O que fazer: Reproduza sem nenhuma alteração o trecho do texto sobre o conflito entre Irã e Israel que começa em "- As exportações" e segue até "para esses mercados.".

Trecho do texto:
- O conflito entre Irã e Israel afeta fertilizantes nitrogenados, energia e grãos, elevando custos logísticos e volatilidade para importadores como o Brasil, especialmente pelo estreito de Ormuz.
- A FAO aponta deterioração na produção de cereais na Síria em 2025, com volumes mais de sessenta por cento abaixo da média histórica.
- No Irã, a produção de cereais em 2025 ficou cerca de dez por cento abaixo da média dos últimos cinco anos; a inflação de alimentos superou setenta por cento no fim de 2025 e a economia pode encolher em torno de um e meio por cento em 2026/27.
- A ureia no Oriente Médio estava em torno de US$ 0,63 por quilo (US$ 630 por tonelada), com volatilidade logística pressionando cotações; o Brasil importa uma parcela relevante de nitrogenados da região, impactando custos de culturas como milho e trigo.
- As exportações brasileiras para Irã e Israel somaram US$ 3,44 bilhões em 2024 e US$ 3,40 bilhões em 2025, com aumento no volume para 11,97 milhões de toneladas; carnes, complexo soja e cereais estão entre os destaques nas entregas para esses mercados.
A escalada militar entre Irã e Israel nos últimos meses ampliou a volatilidade de insumos agrícolas estratégicos, como fertilizantes nitrogenados, energia e grãos. O conflito, com desdobramentos no entorno do Estreito de Ormuz, elevou prêmios de risco e aumentou custos logísticos, afetando países importadores como o Brasil. Analistas apontam que, sem uma trégua, a cadeia de suprimentos pode sofrer novas pressões ao longo de 2025 e 2026.

[Registros armazenados]
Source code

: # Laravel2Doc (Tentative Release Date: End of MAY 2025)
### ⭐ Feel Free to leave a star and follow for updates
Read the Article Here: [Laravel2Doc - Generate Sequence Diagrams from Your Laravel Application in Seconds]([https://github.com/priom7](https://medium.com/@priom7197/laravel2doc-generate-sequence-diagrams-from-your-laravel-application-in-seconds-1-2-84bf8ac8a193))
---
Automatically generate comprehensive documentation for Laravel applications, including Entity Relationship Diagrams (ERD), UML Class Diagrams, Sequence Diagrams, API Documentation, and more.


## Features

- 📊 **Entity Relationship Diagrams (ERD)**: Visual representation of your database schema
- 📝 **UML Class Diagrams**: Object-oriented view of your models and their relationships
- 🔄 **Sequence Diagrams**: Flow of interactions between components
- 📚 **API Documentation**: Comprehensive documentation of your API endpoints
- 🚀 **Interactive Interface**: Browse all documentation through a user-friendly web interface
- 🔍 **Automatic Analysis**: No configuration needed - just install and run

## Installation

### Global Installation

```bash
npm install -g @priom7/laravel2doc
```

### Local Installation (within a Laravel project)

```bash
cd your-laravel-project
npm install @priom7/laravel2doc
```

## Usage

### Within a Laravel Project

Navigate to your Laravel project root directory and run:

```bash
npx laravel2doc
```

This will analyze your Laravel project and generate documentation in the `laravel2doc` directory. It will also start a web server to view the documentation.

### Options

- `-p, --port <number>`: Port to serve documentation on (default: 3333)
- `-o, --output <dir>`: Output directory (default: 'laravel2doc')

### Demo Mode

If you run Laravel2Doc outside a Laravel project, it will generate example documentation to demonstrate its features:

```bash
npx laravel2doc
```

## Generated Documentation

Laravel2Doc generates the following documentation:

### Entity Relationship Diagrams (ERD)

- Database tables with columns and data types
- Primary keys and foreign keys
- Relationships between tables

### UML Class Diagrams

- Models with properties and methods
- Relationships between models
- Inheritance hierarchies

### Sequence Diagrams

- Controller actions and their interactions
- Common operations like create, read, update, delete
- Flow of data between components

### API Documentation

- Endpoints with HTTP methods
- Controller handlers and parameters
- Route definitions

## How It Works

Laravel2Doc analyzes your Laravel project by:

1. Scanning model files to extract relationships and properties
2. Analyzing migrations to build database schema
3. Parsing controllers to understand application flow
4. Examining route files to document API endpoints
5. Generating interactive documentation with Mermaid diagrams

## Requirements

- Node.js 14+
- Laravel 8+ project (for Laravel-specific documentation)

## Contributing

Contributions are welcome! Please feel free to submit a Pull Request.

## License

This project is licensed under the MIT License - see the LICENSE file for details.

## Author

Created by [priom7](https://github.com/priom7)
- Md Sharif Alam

Solução do problema:
- As exportações brasileiras para Irã e Israel somaram US$ 3,44 bilhões em 2024 e US$ 3,40 bilhões em 2025, com aumento no volume para 11,97 milhões de toneladas; carnes, complexo soja e cereais estão entre os destaques nas entregas para esses mercados.